In Panama, transportation was iffy at best. Boats could wait in line for weeks to go through the canal. People have swum the English Channel in less than a day.
It took an engineer and three men to operate the train system. Yes, that was train, singular. One man sat behind the engine with his hand on the brake. The other three men, taking turns carrying a lantern walked in front of the train as it moved down the tracks. Their primary job was making sure the rails were safe.
The lantern was for when the headlight went out.
Transportation wasn’t the only problem. The animals carried their own hazards.
Butterflies had poisonous dust on their wings.
Frogs could make you hallucinate.
After licking one you might even think the train was safe.
But the termites were the worst.
They could build mounds taller than a man and ate through concrete.

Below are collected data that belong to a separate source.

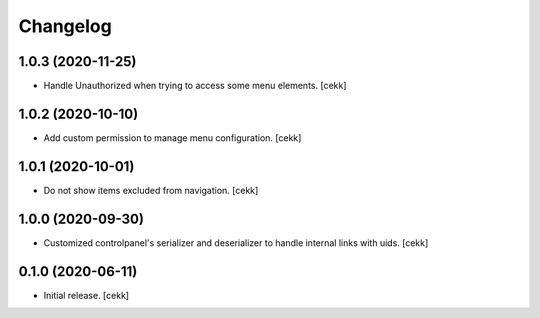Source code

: Changelog
=========


1.0.3 (2020-11-25)
------------------

- Handle Unauthorized when trying to access some menu elements.
  [cekk]


1.0.2 (2020-10-10)
------------------

- Add custom permission to manage menu configuration.
  [cekk]


1.0.1 (2020-10-01)
------------------

- Do not show items excluded from navigation.
  [cekk]


1.0.0 (2020-09-30)
------------------

- Customized controlpanel's serializer and deserializer to handle internal links with uids.
  [cekk]


0.1.0 (2020-06-11)
------------------

- Initial release.
  [cekk]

Which, in hindsight, might explain the bridge.
My thoughts were interrupted when I was called in by the principal.
I quickly explained the difference between the one-dollar and two-dollar empanadas.
“Mrs. Jackson,” he quietly said.
“Why did you tell me that?
Now I have to report it.”
“I just have this knowledge in my head.
I didn’t know what to do with it.”
“Sir, I don’t care if you report it or not.”
“Well, next time keep your mouth shut.
Now I have to report it.
It’ll be two weeks before the new guy gets clearance.
No empanadas.
Disgruntled students.
In the end, nothing changes.”
He wasn’t shocked that drugs existed.
He was frustrated that I had made it official.
I went back to class.
I didn’t even tell my husband about that one.